Ford could be looking to its past to name a future product.
Over the past few years, Ford has secured a number of trademarks, some of which have ended up on production models. The oldest example we remember is the Maverick name, which was filed back in 2016 and recently was revealed to be used on an upcoming truck model. Ford has also been caught trademarking G.O.A.T modes for the Bronco and the Warthog name to be used for an upcoming performance variant.
But our latest discovery has gotten us very excited. On January 13, 2021, Ford filed for the name "Thunderbird" with the United States Patent and Trademark Office (USPTO).

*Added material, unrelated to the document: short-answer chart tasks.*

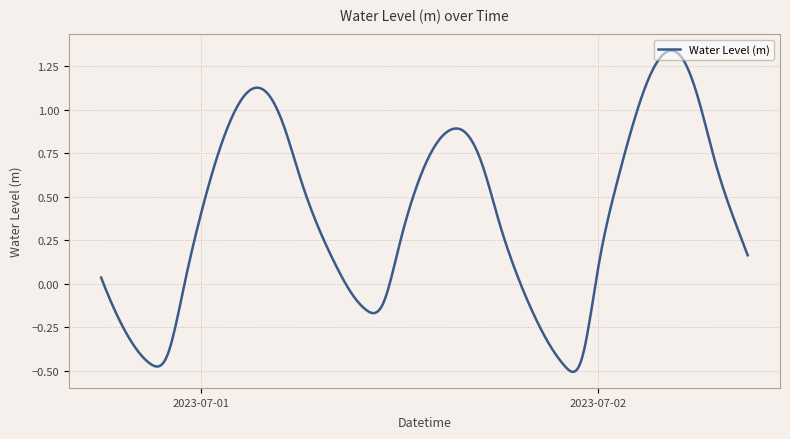

What is the difference between the maximum and minimum values?

1.8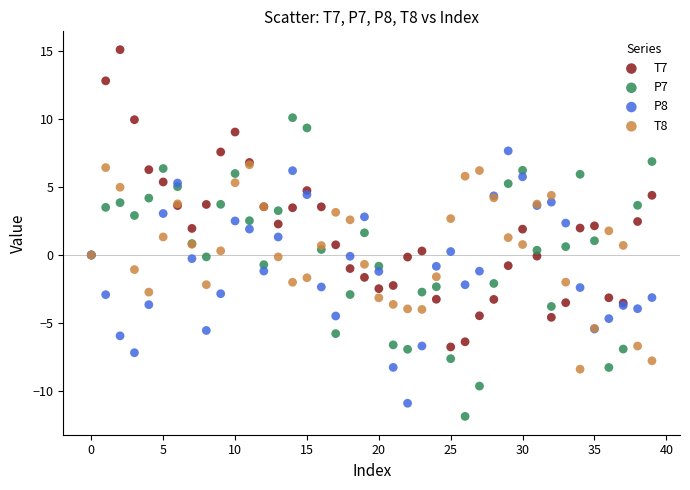

What are all the series names shown in the legend?

T7, P7, P8, T8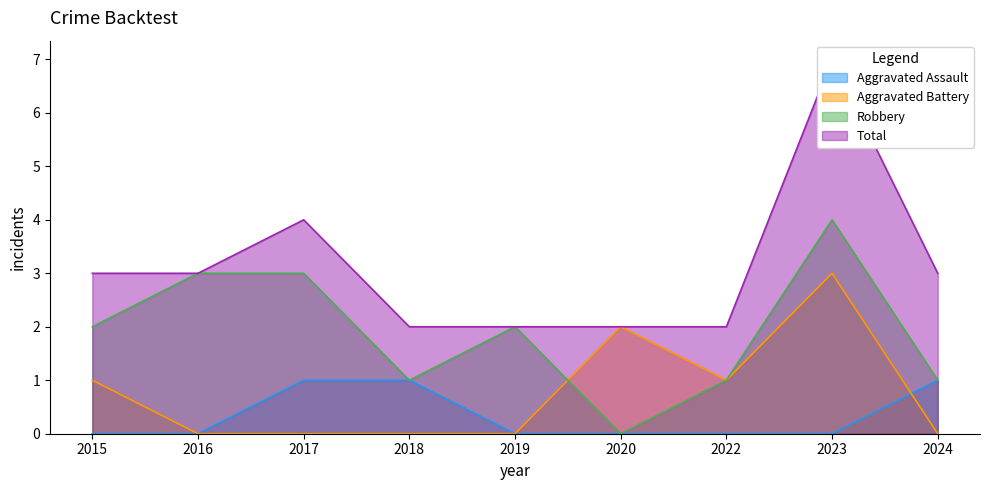

Reading left to right, list all the values displayed in this chart.

Aggravated Assault: 2015=0	2016=0	2017=1	2018=1	2019=0	2020=0	2022=0	2023=0	2024=1
Aggravated Battery: 2015=1	2016=0	2017=0	2018=0	2019=0	2020=2	2022=1	2023=3	2024=0
Robbery: 2015=2	2016=3	2017=3	2018=1	2019=2	2020=0	2022=1	2023=4	2024=1
Total: 2015=3	2016=3	2017=4	2018=2	2019=2	2020=2	2022=2	2023=7	2024=3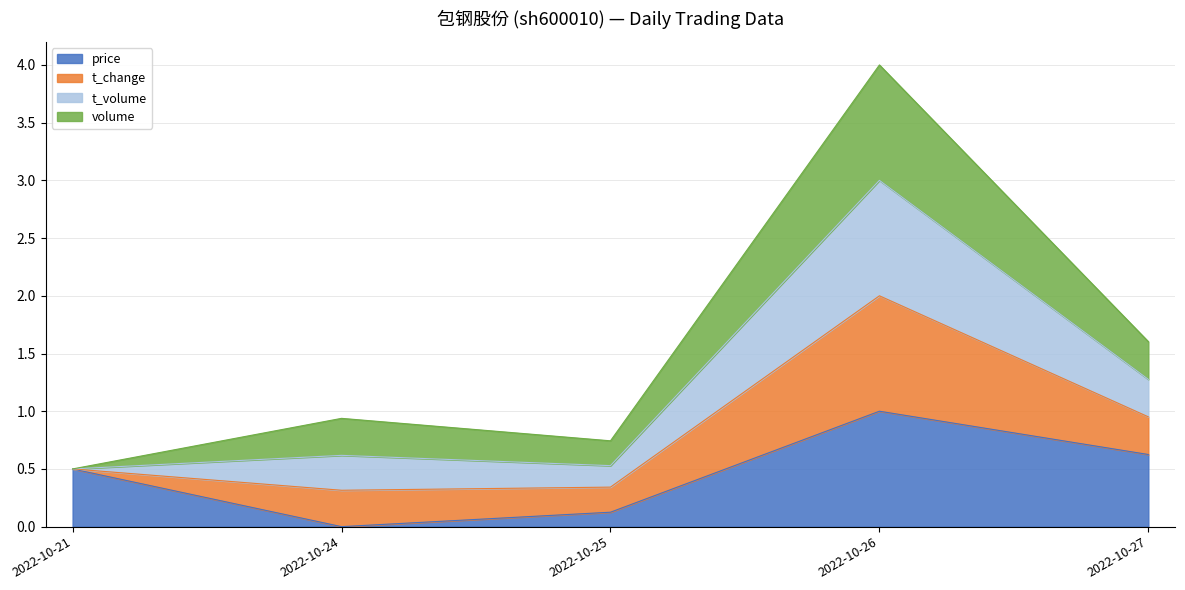

Rank the categories by price value from highest to lowest.

2022-10-26, 2022-10-27, 2022-10-21, 2022-10-25, 2022-10-24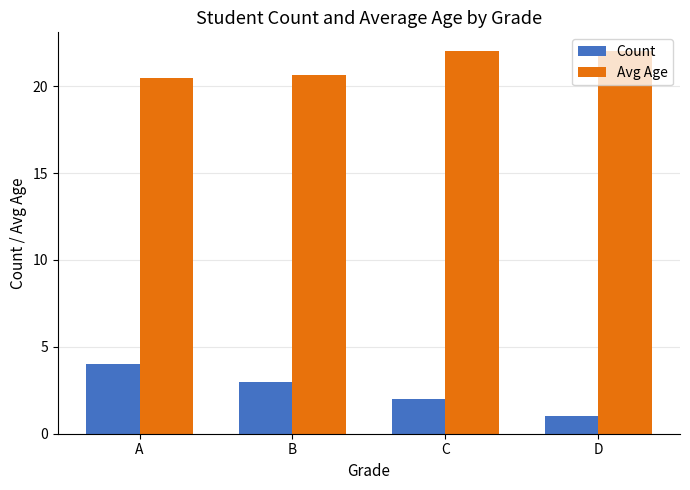

What is the value of the Avg Age bar at the 1st from the left?

20.5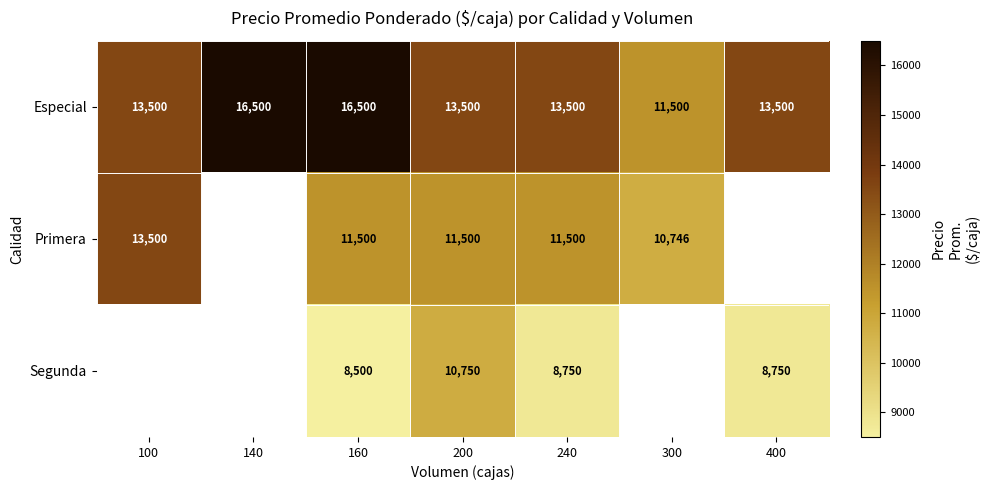

True or false: Primera has a value of 11500 at 200.

True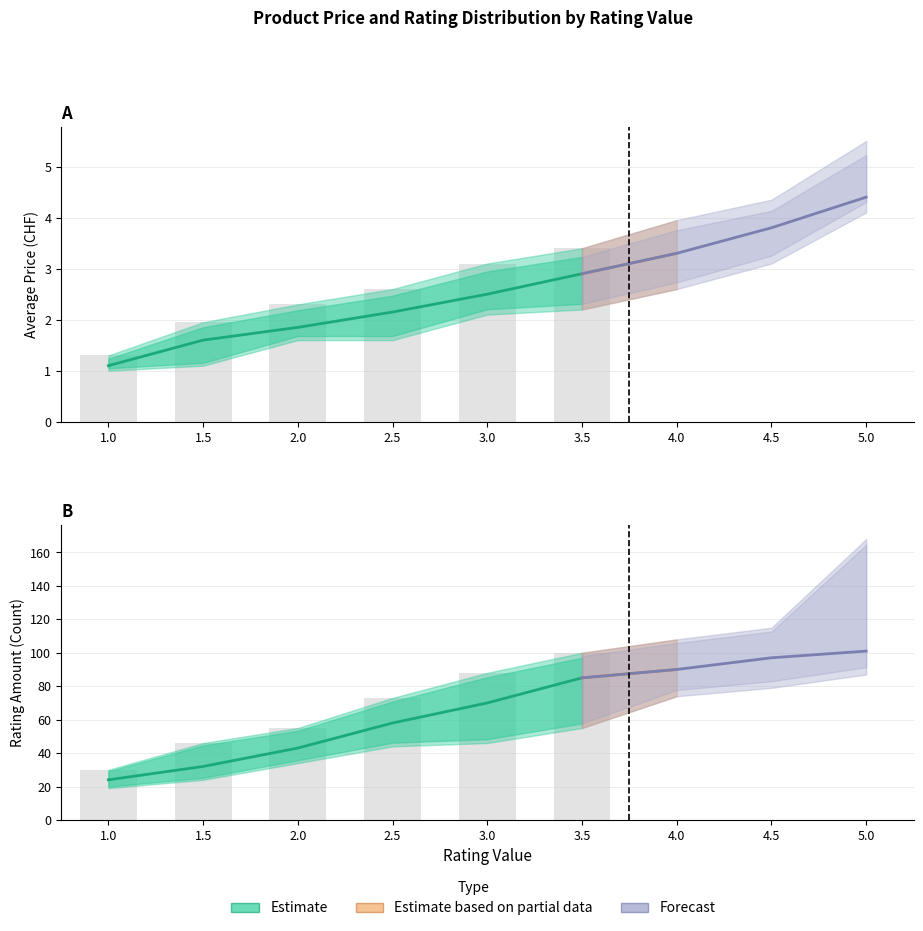

Reading left to right, transcribe all the data shown in this chart.

price_mean: 1.0=1.1	1.5=1.6	2.0=1.9	2.5=2.1	3.0=2.5	3.5=2.9	4.0=3.3	4.5=3.8	5.0=4.4
price_upper: 1.0=1.3	1.5=1.9	2.0=2.3	2.5=2.6	3.0=3.1	3.5=3.4	4.0=4.0	4.5=4.3	5.0=5.5
price_lower: 1.0=1.0	1.5=1.1	2.0=1.6	2.5=1.6	3.0=2.1	3.5=2.2	4.0=2.6	4.5=3.1	5.0=4.1
ratingAmount_mean: 1.0=24.0	1.5=32.0	2.0=43.0	2.5=58.0	3.0=70.0	3.5=85.0	4.0=90.0	4.5=97.0	5.0=101.0
ratingAmount_upper: 1.0=30.0	1.5=46.0	2.0=55.0	2.5=73.0	3.0=88.0	3.5=100.0	4.0=108.0	4.5=115.0	5.0=168.0
ratingAmount_lower: 1.0=19.0	1.5=24.0	2.0=34.0	2.5=44.0	3.0=46.0	3.5=55.0	4.0=74.0	4.5=79.0	5.0=87.0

One of Ford's most iconic models could be making a modern comeback (again).
The Thunderbird name dates back to 1955, spanning 11 generations and lasting until 2005. Often called the T-Bird, this model was marketed as a "personal luxury coupe," with many different configurations. The Thunderbird always had two doors but was sold as a coupe and a convertible throughout its lifetime, sometimes offering a rear seat and other times being sold as a two-seater. From 1968 to 1998, Ford offered more luxurious versions badged as the Lincoln Continental Mark III, Mark IV, Mark V, Mark VII, Mark VIII, and the Mercury Cougar.
The T-Bird's original run lasted from 1955 to 1997 before the model was discontinued. Ford brought back the nameplate for an eleventh generation in 2002 on a retro-styled model that paid homage to the original. As we've seen with recent models like the Ford Mustang Mach-E and the upcoming Maverick, there's no guarantee that the new Thunderbird will be anything like previous models.
In fact, we can say with near certainty that a modern Thunderbird wouldn't be a two-door luxury coupe with a big engine upfront. With the word "thunder" already in its name, it seems like a perfect candidate for an electric revival. If we had to guess, we'd say the new Thunderbird will either be an all-electric sports car or a larger SUV to sit above the Mach-E in Ford's lineup.
The USPTO filing specifies usage for "Motor vehicles, namely, concept motor vehicles; four-wheeled motor vehicles."
This means we could see a Thunderbird Concept from Ford before we see a production model. The filing could also turn out to be nothing.
Ford North America Product Communications Manager Mike Levine told CarBuzz, "trademark applications are intended to protect new phrases, designs or symbols but aren't necessarily an indication of new business or product plans." This is not a complete denial, but it's not a confirmation either.
Any information on an upcoming Thunderbird is purely speculative at this point, but we're holding out hope that the iconic model will soon be making its triumphant return.